E con l’argentino come la mettiamo? Non certo gli infortuni, barbarità desiderate da trogloditi senza dèi, ma una qualche punizione l’avrà? L’Argentina mi ha risposto. Qualche settimana fa, vedendo la Coppa America nei bar, sentivo gli insulti rivolti al Pipita: «Gordo!» (grasso),«Pecho frío!» (senza passione), «Sin huevos!» (senza attributi). «Que se vuelva a Napoli», diceva un amico argentino durante gli ottavi. E io, miserabile, lo difendevo: “Vi rendete conto che state parlando dell’attaccante più forte del mondo?”. Non bastava?
Gonzalo Higuaín è figlio di Jorge, ex giocatore del Boca Juniors, passato, dopo una parentesi in Francia, agli odiati rivali del River Plate, dove fu anche capitano. Considerato dai tifosi del Boca un traditore, segnò un gol in un clasico ed esultò.
Gli dèi si infuriarono: il River dovette affrontare anni di sconfitte con il Boca, anche decisive ai fini del titolo. Non solo: la colpa del padre è ricaduta sul figlio, come nell’antica Grecia.

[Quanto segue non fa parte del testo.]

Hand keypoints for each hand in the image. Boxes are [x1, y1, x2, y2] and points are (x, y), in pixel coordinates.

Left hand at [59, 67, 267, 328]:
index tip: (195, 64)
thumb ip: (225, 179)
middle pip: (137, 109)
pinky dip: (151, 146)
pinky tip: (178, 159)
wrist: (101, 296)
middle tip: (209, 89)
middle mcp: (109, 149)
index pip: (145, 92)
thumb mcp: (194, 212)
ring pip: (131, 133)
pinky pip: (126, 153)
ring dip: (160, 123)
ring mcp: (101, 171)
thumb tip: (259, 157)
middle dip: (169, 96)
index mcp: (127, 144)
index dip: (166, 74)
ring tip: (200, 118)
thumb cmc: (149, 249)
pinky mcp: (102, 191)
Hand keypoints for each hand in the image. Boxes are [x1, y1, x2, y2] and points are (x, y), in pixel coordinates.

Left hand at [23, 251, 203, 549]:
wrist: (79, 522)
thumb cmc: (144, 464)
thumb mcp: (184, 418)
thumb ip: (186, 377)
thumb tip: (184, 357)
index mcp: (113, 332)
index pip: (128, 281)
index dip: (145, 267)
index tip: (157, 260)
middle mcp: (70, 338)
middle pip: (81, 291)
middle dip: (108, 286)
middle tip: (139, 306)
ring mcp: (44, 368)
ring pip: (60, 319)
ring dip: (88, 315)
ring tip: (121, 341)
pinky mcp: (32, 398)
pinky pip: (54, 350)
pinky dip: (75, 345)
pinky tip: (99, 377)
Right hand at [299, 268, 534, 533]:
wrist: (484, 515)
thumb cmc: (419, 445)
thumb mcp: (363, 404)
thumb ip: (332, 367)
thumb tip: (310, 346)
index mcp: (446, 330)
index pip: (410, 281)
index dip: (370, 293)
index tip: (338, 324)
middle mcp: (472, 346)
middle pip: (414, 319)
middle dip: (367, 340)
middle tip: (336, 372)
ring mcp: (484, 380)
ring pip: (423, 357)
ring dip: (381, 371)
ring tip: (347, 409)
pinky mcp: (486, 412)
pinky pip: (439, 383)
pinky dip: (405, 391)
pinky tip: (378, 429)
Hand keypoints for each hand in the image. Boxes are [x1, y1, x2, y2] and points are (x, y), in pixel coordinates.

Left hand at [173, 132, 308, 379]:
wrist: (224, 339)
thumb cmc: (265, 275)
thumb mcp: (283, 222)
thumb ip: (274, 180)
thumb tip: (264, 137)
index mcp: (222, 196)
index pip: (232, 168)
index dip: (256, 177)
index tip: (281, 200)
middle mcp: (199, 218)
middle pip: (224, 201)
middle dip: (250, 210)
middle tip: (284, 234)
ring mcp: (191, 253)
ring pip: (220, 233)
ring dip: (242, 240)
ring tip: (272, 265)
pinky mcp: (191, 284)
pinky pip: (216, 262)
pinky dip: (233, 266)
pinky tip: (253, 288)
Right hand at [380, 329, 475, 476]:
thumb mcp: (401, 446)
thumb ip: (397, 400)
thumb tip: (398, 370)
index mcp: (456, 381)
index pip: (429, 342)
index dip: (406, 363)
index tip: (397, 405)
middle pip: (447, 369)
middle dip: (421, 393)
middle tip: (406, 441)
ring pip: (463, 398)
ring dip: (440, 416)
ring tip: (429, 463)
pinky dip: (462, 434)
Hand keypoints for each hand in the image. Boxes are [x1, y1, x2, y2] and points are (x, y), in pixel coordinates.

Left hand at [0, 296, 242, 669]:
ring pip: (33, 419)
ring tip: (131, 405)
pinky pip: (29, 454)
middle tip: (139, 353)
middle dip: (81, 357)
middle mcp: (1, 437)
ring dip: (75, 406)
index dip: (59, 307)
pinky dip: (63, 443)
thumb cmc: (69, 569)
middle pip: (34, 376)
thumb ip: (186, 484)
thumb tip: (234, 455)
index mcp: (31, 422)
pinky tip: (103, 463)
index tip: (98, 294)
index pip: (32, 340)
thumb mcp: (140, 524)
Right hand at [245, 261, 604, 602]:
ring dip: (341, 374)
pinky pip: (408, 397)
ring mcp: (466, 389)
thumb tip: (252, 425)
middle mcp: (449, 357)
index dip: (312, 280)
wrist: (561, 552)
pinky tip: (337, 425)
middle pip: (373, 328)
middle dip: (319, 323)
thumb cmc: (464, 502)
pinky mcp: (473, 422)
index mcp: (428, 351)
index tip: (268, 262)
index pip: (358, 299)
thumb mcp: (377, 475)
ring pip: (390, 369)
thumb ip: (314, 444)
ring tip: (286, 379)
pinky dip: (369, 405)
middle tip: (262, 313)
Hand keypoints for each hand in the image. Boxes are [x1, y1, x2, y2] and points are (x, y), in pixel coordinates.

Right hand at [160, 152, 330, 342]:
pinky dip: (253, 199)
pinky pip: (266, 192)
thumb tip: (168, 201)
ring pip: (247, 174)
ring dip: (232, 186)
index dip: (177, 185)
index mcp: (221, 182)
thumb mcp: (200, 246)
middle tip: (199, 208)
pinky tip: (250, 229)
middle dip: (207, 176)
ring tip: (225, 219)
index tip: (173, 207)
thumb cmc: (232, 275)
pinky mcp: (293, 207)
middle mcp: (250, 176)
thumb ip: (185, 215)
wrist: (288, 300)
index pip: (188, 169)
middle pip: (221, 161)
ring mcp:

Basta vedere i meme che circolano su internet: dopo i tre gravi errori sotto porta, un anno dopo l’altro, in tre finali di coppa, Higuaín in patria è considerato un mezzo cieco, uno che ci vede doppio e non centra mai il bersaglio, uno che sbaglia in generale.
“Eameo”, pagina satirica con 870mila iscritti (più del nostro Spinoza), immagina il passaggio alla Juve così
e così
Tra i commenti le dichiarazioni del Pipita: «Sono contento di essere in una squadra importante come il Torino», «Al Giuseppe Meazza mi sentirò a casa, nel club più importante d’Inghilterra». Per noi un cecchino, per gli argentini una specie di babbeo, un brocco.
Già è castigato Higuaín:
Disprezzato dai tifosi argentini e italiani. Non salirà sull’Olimpo del calcio, facesse anche quaranta gol a campionato. A meno che il cielo non gli consegni qualche gol in finale o una coppa importante. Ma gli dèi sono vulnerabili, e sanno che gli uomini sono pronti a destituirli e a cambiare religione. Nella sacra scrittura – “Fútbol”, di Osvaldo Soriano – c’è un intervista al dio uruguayo, Obdulio Varela. Finisce così, e risponde ai miei quesiti: “Non vale la pena mettere la vita in una causa che è sporca, inquinata. Chi ne è capace, lo faccia. Un giorno dovrà darne conto; allora sapremo chi è chi e se valeva la pena sporcarsi”.